While it’s true that small, agile firms can move fast, larger enterprises have the luxury of going slow. They have loyal customers and an abundance of resources. They can see past the next hot trend and invest for the long term. There’s a big difference between hitting on the next big thing and developing it consistently, generation after generation.

Leverage Open Innovation To Expand Your Capabilities

When Microsoft launched Kinect for the Xbox in 2010, it quickly became the hottest consumer device ever, selling 8 million units in just the first two months.  Almost immediately, hackers began altering its capabilities to do things that Microsoft never intended.  Yet instead of asking them to stop, it embraced the hackers, quickly releasing a software development kit to help them along.

Like Microsoft, many firms today are embracing open innovation to expand capabilities.
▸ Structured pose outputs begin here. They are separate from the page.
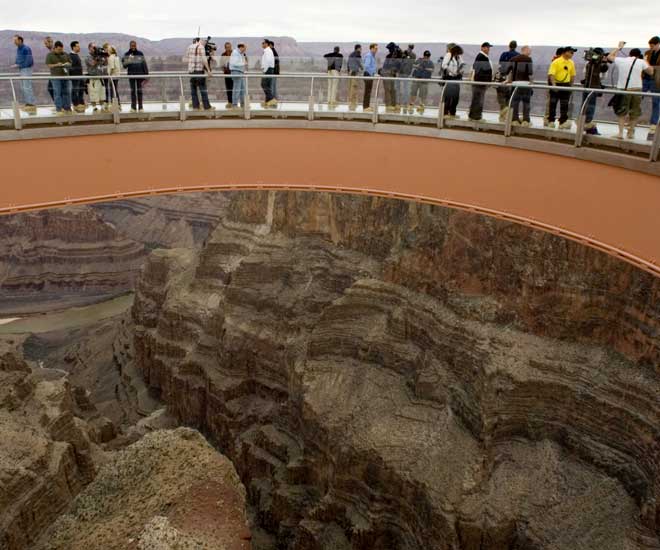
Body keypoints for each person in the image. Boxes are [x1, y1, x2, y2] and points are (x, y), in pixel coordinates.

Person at [607, 42, 653, 139]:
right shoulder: (641, 62)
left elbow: (610, 57)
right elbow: (651, 72)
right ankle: (631, 133)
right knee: (634, 112)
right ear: (638, 55)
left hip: (624, 90)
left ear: (630, 54)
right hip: (637, 90)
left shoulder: (621, 60)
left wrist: (619, 48)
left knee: (622, 112)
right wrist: (645, 60)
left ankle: (620, 133)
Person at [547, 46, 577, 129]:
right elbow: (551, 74)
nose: (572, 54)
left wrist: (571, 86)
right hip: (556, 84)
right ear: (564, 52)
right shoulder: (556, 62)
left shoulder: (571, 63)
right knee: (553, 104)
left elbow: (572, 75)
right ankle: (551, 121)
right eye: (570, 52)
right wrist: (553, 85)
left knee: (564, 105)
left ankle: (562, 122)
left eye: (572, 52)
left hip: (566, 85)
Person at [580, 47, 609, 135]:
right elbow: (603, 74)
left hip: (586, 87)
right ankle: (588, 126)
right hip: (593, 88)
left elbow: (585, 73)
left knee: (584, 106)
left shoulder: (588, 63)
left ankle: (584, 125)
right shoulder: (599, 64)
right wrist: (604, 62)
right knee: (591, 107)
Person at [507, 45, 534, 126]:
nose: (530, 52)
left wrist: (508, 80)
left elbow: (509, 71)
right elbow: (530, 73)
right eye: (529, 50)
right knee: (526, 102)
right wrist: (532, 82)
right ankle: (526, 120)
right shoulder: (528, 59)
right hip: (525, 84)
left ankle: (515, 120)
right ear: (525, 50)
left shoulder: (513, 59)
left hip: (515, 84)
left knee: (515, 102)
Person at [186, 38, 214, 111]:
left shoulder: (189, 46)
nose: (205, 43)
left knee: (193, 90)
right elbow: (204, 59)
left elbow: (187, 57)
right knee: (203, 89)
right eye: (204, 41)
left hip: (191, 71)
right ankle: (207, 107)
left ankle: (196, 107)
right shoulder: (201, 47)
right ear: (200, 41)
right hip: (199, 71)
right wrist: (208, 70)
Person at [468, 41, 494, 121]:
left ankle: (473, 116)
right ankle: (476, 117)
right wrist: (485, 81)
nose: (488, 49)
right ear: (482, 48)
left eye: (489, 47)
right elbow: (479, 70)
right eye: (487, 47)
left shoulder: (483, 56)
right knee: (478, 100)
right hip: (479, 83)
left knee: (477, 99)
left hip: (480, 82)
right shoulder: (481, 57)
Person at [11, 35, 36, 114]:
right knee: (23, 86)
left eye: (15, 40)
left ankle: (31, 103)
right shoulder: (19, 49)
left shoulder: (26, 48)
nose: (14, 42)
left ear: (20, 40)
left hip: (26, 69)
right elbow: (19, 58)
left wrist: (19, 65)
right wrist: (16, 64)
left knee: (27, 86)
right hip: (22, 69)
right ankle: (28, 103)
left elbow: (28, 61)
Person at [46, 40, 72, 115]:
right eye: (59, 49)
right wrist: (56, 65)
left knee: (66, 92)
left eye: (61, 49)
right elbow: (48, 65)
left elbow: (70, 63)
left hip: (65, 77)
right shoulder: (50, 55)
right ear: (55, 48)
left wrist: (67, 64)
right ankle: (59, 109)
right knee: (57, 93)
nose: (60, 51)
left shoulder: (66, 54)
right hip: (56, 77)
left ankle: (67, 108)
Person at [122, 40, 149, 112]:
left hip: (140, 75)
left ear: (136, 46)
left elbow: (144, 64)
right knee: (133, 91)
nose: (133, 47)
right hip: (131, 75)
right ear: (130, 46)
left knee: (139, 91)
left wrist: (147, 75)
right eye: (132, 46)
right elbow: (124, 66)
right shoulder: (126, 54)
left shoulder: (140, 53)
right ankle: (133, 107)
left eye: (134, 45)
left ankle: (140, 107)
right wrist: (129, 60)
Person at [496, 40, 519, 121]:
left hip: (502, 78)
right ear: (516, 46)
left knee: (501, 98)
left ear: (509, 46)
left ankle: (502, 116)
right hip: (513, 80)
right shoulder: (518, 55)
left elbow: (500, 66)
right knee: (510, 99)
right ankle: (509, 117)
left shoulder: (504, 54)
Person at [441, 44, 466, 118]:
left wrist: (460, 71)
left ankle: (452, 113)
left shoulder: (458, 57)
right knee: (448, 96)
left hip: (456, 78)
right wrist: (452, 71)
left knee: (456, 97)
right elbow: (444, 65)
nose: (458, 54)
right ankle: (445, 113)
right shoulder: (449, 55)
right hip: (450, 78)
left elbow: (462, 64)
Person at [644, 36, 660, 141]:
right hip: (646, 78)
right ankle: (630, 122)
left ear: (658, 44)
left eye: (653, 46)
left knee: (656, 102)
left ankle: (653, 125)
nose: (651, 48)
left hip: (656, 80)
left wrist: (651, 66)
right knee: (636, 98)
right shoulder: (648, 53)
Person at [85, 42, 107, 112]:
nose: (94, 49)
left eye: (95, 47)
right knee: (93, 94)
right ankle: (94, 108)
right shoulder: (88, 57)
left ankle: (103, 107)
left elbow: (105, 63)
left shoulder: (99, 56)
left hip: (100, 77)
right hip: (93, 78)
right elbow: (93, 63)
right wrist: (97, 57)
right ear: (89, 48)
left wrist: (104, 56)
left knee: (102, 93)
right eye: (93, 47)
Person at [381, 42, 401, 112]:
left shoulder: (394, 55)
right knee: (388, 89)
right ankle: (388, 105)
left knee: (392, 90)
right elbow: (388, 65)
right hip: (387, 73)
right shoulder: (389, 56)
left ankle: (393, 104)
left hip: (392, 74)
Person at [397, 44, 416, 113]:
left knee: (405, 90)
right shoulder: (404, 53)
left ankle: (404, 103)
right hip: (401, 72)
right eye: (409, 47)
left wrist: (407, 56)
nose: (410, 48)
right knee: (399, 88)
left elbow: (411, 63)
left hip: (406, 73)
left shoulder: (413, 55)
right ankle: (398, 103)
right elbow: (400, 61)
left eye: (411, 47)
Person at [229, 43, 248, 109]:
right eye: (244, 49)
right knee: (236, 89)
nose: (245, 50)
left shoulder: (240, 54)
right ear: (241, 47)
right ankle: (234, 104)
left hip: (241, 72)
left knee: (243, 89)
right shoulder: (235, 53)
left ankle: (243, 104)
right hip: (236, 72)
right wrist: (244, 63)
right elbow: (234, 63)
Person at [69, 41, 85, 112]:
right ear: (73, 47)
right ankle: (76, 104)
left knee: (81, 89)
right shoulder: (71, 56)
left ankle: (81, 103)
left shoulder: (76, 55)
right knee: (75, 90)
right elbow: (71, 67)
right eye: (77, 46)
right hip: (75, 77)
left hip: (80, 76)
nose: (79, 47)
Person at [347, 44, 363, 111]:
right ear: (358, 48)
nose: (361, 50)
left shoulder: (351, 54)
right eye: (360, 48)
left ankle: (350, 102)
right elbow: (360, 63)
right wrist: (362, 68)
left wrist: (348, 70)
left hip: (350, 72)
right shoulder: (358, 54)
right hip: (355, 73)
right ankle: (353, 103)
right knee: (354, 88)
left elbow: (348, 63)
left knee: (350, 88)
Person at [261, 39, 276, 107]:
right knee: (268, 86)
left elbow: (268, 61)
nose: (262, 44)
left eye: (263, 43)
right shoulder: (268, 50)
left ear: (266, 44)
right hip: (269, 69)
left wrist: (264, 70)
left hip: (268, 70)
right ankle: (267, 101)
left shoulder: (267, 51)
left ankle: (272, 99)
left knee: (263, 84)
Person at [363, 43, 378, 112]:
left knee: (368, 91)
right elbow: (366, 66)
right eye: (375, 48)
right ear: (371, 48)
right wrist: (373, 73)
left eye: (377, 49)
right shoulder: (369, 56)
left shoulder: (372, 56)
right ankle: (365, 107)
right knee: (367, 91)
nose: (376, 50)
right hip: (368, 74)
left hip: (370, 75)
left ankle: (367, 106)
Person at [220, 42, 233, 108]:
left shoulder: (234, 53)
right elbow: (221, 64)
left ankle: (234, 103)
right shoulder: (223, 54)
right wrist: (224, 70)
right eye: (227, 47)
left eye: (229, 47)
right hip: (227, 74)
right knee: (228, 88)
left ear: (231, 47)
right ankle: (229, 102)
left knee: (234, 89)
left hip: (233, 74)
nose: (228, 48)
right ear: (225, 48)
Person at [44, 36, 55, 102]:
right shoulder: (51, 51)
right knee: (51, 88)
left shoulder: (54, 51)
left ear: (50, 42)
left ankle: (59, 105)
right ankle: (58, 104)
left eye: (46, 43)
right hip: (53, 74)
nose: (45, 45)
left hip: (56, 74)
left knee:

Cisco outfoxed Lucent not by developing technology itself, but by smartly acquiring startups. Procter & Gamble has found great success with its Connect and Develop program and platforms like Innocentive allow firms to expose thorny problems to a more diverse skill set.

As was the case with Alexander Fleming and penicillin, most firms will find that solving their most important problems will require skills and expertise they don’t have. That means that, at some point, they will need to utilize partners and platforms to go beyond their own internal capabilities of technology and talent.